Ваш взгляд привык к зелени листвы? Присмотритесь! Ну что – увидели «вторым взглядом» то, что не бросилось Вам в глаза «на первый»? И как – впечатляет? Ещё бы – это не может не впечатлить: в нашей лаборатории не было стен, пола и потолка! Вернее они были, но – какие! Это была вода, ограниченная прозрачным, вернее прозрачно-невидимым нанопластиком. Нет, этот эффект не достигался степенью прозрачности этого чудного материала из наночастиц, обладавшего свойствами тепло и электропроводимости, не боящегося огня – скорее, это был эффект игры света, воды и наночастиц, благодаря которому нано пластик и был невидим. И это была не просто вода – самая аномальная субстанция на земле… И уж совсем не просто вода стояла на столе в антикварном гранёном графине времён утопии – развитого социализма, сделанном из настоящего стекла. Я понимаю, что подобные (безумно дорогие, а к тому же ещё и хрупкие) вещи должны находиться в музее, но графин был мною подарен Зое – страстной любительнице винтажа – на её день рождения. И сейчас к этой изящной и древней вещице были прикованы восхищённые взгляды Фёдора и Петра. Казалось, даже Квант 121, стоящий на столе рядом с графином, всеми фибрами своей квантово-редуцированной души устремился к предмету всеобщего сосредоточения. Если Вы думаете, что все они не могли оторвать глаз от гранёного совершенства, Вы заблуждаетесь. Конечно же, объектом внимания восторженной аудитории, являлось содержимое графина. Зоя, оторвав взгляд от видеопанели нанодатчика флюоронаноскопа, перевела проекцию изучаемого образца через стереосистему визуального наблюдения на дисплей Кванта 121. Все устремили свои взгляды туда. На экране выплясывали дружную «чечётку» ассоциаты молекул воды, облачённые в невидимые обычному глазу нанокапсулы, которые, словно по волшебству, синхронно выкристаллизовывались в форме двойных спиралей, напоминающих основу жизни – молекулу дезоксирибонуклеиновую кислоту – ДНК. Раньше для такой метаморфозы требовались сверхнизкие отрицательные температуры и сверхвысокое давление внутри нанотрубок. По выражению лиц присутствующих можно было сделать вывод о том, что, по меньшей мере, они разгадали нанотайну века. На дисплее Кванта 121 красовалась матрица для синтеза ДНК и считывания информации.

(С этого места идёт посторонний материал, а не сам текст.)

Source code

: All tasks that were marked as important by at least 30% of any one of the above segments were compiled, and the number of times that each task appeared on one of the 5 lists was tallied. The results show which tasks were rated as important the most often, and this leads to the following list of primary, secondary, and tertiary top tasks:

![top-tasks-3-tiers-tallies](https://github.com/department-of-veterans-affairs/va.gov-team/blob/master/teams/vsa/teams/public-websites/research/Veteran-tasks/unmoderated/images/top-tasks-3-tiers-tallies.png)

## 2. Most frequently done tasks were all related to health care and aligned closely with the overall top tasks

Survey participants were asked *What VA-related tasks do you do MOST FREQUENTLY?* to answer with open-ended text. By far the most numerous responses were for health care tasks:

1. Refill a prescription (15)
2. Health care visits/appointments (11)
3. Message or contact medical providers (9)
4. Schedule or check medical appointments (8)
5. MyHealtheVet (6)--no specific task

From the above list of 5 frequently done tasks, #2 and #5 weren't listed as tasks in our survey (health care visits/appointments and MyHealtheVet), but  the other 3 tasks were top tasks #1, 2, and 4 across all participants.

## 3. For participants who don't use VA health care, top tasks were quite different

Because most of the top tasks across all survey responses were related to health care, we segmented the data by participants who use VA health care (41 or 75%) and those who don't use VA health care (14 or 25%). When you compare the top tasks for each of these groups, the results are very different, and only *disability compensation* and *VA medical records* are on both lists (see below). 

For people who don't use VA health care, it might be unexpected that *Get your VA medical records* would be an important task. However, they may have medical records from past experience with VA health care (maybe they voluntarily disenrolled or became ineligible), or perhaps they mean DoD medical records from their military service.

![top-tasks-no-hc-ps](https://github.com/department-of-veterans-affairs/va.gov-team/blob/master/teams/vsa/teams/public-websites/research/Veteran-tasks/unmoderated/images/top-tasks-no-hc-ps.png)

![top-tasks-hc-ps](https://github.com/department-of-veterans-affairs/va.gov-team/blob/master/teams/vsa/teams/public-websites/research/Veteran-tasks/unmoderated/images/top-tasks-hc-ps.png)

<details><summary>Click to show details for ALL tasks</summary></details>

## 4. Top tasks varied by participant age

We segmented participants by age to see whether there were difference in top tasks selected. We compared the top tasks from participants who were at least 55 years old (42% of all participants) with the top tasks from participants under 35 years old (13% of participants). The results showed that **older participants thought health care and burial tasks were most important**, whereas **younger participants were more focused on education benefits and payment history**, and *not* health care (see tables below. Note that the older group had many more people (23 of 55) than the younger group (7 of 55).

– Подтверждено! – одновременно выдохнули Пётр и Фёдор.

– Итак, господа, в реальных экспериментальных условиях с использованием инфракрасной спектронаноскопии и спектроскопии нейтронного рассеивания полностью подтверждено существование макромолекул воды с необходимыми нам свойствами! – резюмировал Пётр.

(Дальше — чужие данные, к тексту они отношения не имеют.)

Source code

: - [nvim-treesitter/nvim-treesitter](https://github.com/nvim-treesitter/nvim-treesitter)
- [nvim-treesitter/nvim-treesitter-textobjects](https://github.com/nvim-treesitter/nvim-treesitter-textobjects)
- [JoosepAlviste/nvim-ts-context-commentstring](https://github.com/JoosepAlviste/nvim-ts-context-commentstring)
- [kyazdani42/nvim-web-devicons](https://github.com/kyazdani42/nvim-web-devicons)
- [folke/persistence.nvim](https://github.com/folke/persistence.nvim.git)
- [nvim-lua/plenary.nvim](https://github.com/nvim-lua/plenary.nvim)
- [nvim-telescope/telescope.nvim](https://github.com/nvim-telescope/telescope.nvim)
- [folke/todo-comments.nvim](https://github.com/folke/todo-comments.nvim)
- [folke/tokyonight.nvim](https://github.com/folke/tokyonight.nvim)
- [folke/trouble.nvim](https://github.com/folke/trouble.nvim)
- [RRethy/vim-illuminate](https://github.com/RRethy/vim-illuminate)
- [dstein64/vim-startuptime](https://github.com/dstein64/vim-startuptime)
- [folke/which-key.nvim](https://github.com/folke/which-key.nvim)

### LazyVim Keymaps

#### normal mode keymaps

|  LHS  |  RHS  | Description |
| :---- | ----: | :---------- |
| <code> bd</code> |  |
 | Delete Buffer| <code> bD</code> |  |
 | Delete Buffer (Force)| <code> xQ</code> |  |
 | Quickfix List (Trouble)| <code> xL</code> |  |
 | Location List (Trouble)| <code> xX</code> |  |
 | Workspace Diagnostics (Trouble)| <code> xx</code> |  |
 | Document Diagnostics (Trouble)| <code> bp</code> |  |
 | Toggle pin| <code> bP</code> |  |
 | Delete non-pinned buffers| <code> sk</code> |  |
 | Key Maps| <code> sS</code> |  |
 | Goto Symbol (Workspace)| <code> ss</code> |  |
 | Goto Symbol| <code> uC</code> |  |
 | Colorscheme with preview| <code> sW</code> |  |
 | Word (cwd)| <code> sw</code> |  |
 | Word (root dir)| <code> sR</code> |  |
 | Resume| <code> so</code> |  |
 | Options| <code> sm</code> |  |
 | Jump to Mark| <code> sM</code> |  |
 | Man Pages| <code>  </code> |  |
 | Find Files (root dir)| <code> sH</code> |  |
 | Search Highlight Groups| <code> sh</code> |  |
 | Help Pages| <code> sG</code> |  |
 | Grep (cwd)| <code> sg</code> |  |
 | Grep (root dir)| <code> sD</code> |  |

– Да-а-а, теперь системе не нужно балансировать между разными фазами от газа – к жидкости – к твёрдому телу – все три состояния воды могут существовать одновременно, обуславливая её особые свойства! И всё это – без факторов температуры и давления! Переход между состояниями породил структурные превращения, в результате которых появилась новая форма, не существовавшая ранее! Мы добились ПОСТОЯННОГО состояния «критического перехода»! Невероятно! – воскликнула Зоя.

– Ну, положим, и до нас был известен феномен «подвешенной области», причём, достаточно надёжный и долгоживущий феномен! – задумчиво поскрёб в затылке Фёдор.

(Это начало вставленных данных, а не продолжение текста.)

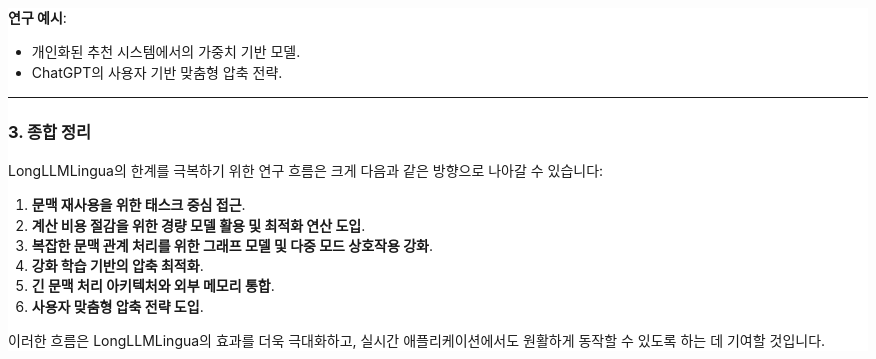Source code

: **연구 예시**:
   - 개인화된 추천 시스템에서의 가중치 기반 모델.
   - ChatGPT의 사용자 기반 맞춤형 압축 전략.

---

### **3. 종합 정리**
LongLLMLingua의 한계를 극복하기 위한 연구 흐름은 크게 다음과 같은 방향으로 나아갈 수 있습니다:
1. **문맥 재사용을 위한 태스크 중심 접근**.
2. **계산 비용 절감을 위한 경량 모델 활용 및 최적화 연산 도입**.
3. **복잡한 문맥 관계 처리를 위한 그래프 모델 및 다중 모드 상호작용 강화**.
4. **강화 학습 기반의 압축 최적화**.
5. **긴 문맥 처리 아키텍처와 외부 메모리 통합**.
6. **사용자 맞춤형 압축 전략 도입**.

이러한 흐름은 LongLLMLingua의 효과를 더욱 극대화하고, 실시간 애플리케이션에서도 원활하게 동작할 수 있도록 하는 데 기여할 것입니다.
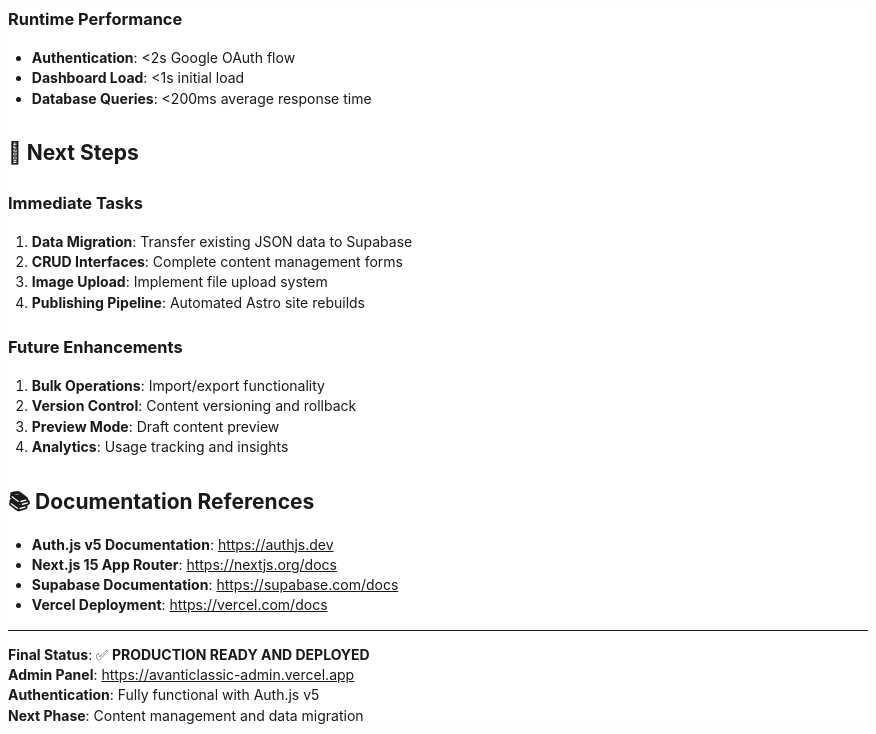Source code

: ### **Runtime Performance**
- **Authentication**: <2s Google OAuth flow
- **Dashboard Load**: <1s initial load
- **Database Queries**: <200ms average response time

## 🔄 **Next Steps**

### **Immediate Tasks**
1. **Data Migration**: Transfer existing JSON data to Supabase
2. **CRUD Interfaces**: Complete content management forms
3. **Image Upload**: Implement file upload system
4. **Publishing Pipeline**: Automated Astro site rebuilds

### **Future Enhancements**
1. **Bulk Operations**: Import/export functionality
2. **Version Control**: Content versioning and rollback
3. **Preview Mode**: Draft content preview
4. **Analytics**: Usage tracking and insights

## 📚 **Documentation References**

- **Auth.js v5 Documentation**: https://authjs.dev
- **Next.js 15 App Router**: https://nextjs.org/docs
- **Supabase Documentation**: https://supabase.com/docs
- **Vercel Deployment**: https://vercel.com/docs

---

**Final Status**: ✅ **PRODUCTION READY AND DEPLOYED**  
**Admin Panel**: https://avanticlassic-admin.vercel.app  
**Authentication**: Fully functional with Auth.js v5  
**Next Phase**: Content management and data migration  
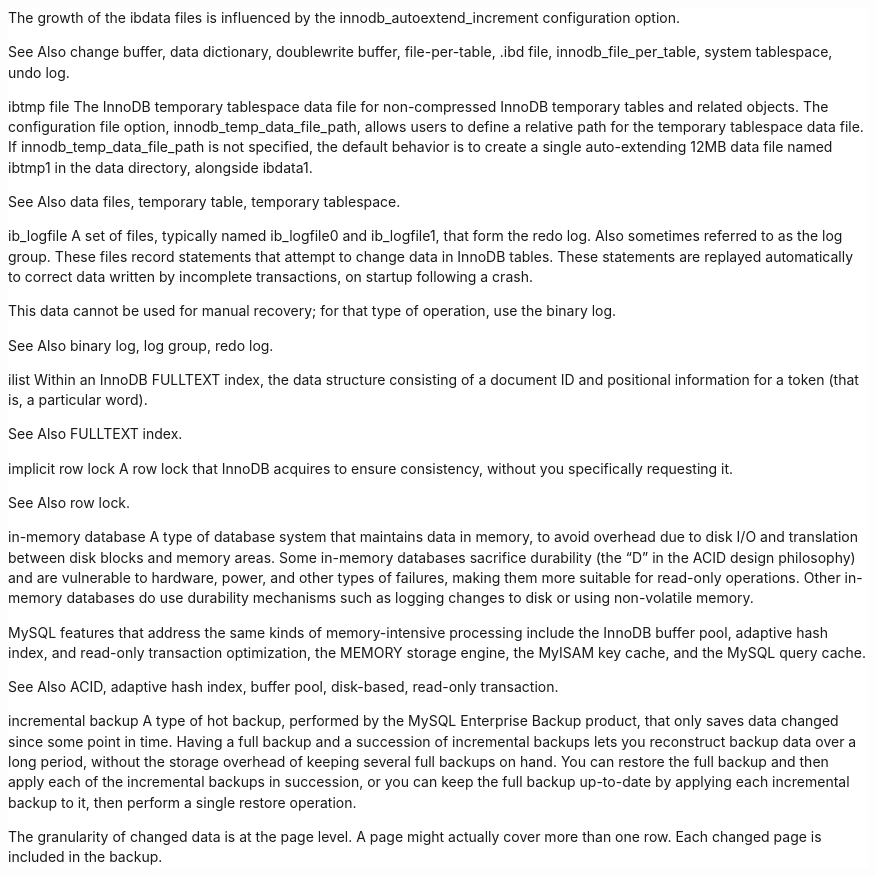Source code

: The growth of the ibdata files is influenced by the innodb_autoextend_increment configuration option.

See Also change buffer, data dictionary, doublewrite buffer, file-per-table, .ibd file, innodb_file_per_table, system tablespace, undo log.

ibtmp file
The InnoDB temporary tablespace data file for non-compressed InnoDB temporary tables and related objects. The configuration file option, innodb_temp_data_file_path, allows users to define a relative path for the temporary tablespace data file. If innodb_temp_data_file_path is not specified, the default behavior is to create a single auto-extending 12MB data file named ibtmp1 in the data directory, alongside ibdata1.

See Also data files, temporary table, temporary tablespace.

ib_logfile
A set of files, typically named ib_logfile0 and ib_logfile1, that form the redo log. Also sometimes referred to as the log group. These files record statements that attempt to change data in InnoDB tables. These statements are replayed automatically to correct data written by incomplete transactions, on startup following a crash.

This data cannot be used for manual recovery; for that type of operation, use the binary log.

See Also binary log, log group, redo log.

ilist
Within an InnoDB FULLTEXT index, the data structure consisting of a document ID and positional information for a token (that is, a particular word).

See Also FULLTEXT index.

implicit row lock
A row lock that InnoDB acquires to ensure consistency, without you specifically requesting it.

See Also row lock.

in-memory database
A type of database system that maintains data in memory, to avoid overhead due to disk I/O and translation between disk blocks and memory areas. Some in-memory databases sacrifice durability (the “D” in the ACID design philosophy) and are vulnerable to hardware, power, and other types of failures, making them more suitable for read-only operations. Other in-memory databases do use durability mechanisms such as logging changes to disk or using non-volatile memory.

MySQL features that address the same kinds of memory-intensive processing include the InnoDB buffer pool, adaptive hash index, and read-only transaction optimization, the MEMORY storage engine, the MyISAM key cache, and the MySQL query cache.

See Also ACID, adaptive hash index, buffer pool, disk-based, read-only transaction.

incremental backup
A type of hot backup, performed by the MySQL Enterprise Backup product, that only saves data changed since some point in time. Having a full backup and a succession of incremental backups lets you reconstruct backup data over a long period, without the storage overhead of keeping several full backups on hand. You can restore the full backup and then apply each of the incremental backups in succession, or you can keep the full backup up-to-date by applying each incremental backup to it, then perform a single restore operation.

The granularity of changed data is at the page level. A page might actually cover more than one row. Each changed page is included in the backup.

– Однако до нас, друзья мои, насколько мне известно, ещё ни у кого не получилось заставить нанотехнологии удовлетворить индивидуализированный спрос! – огорошил я увлёкшихся и не заметивших моего присутствия коллег. – Ведь теперь вода сможет приспосабливаться под каждого потребителя индивидуально.

Головы присутствующих, как по команде, повернулись в мою сторону.

– Ну, что? Ты был у НЕГО? Он всем доволен? Сколько у нас ещё времени? Как прошла встреча? А конференция – мы не успели поучаствовать?! – они засыпали меня вопросами.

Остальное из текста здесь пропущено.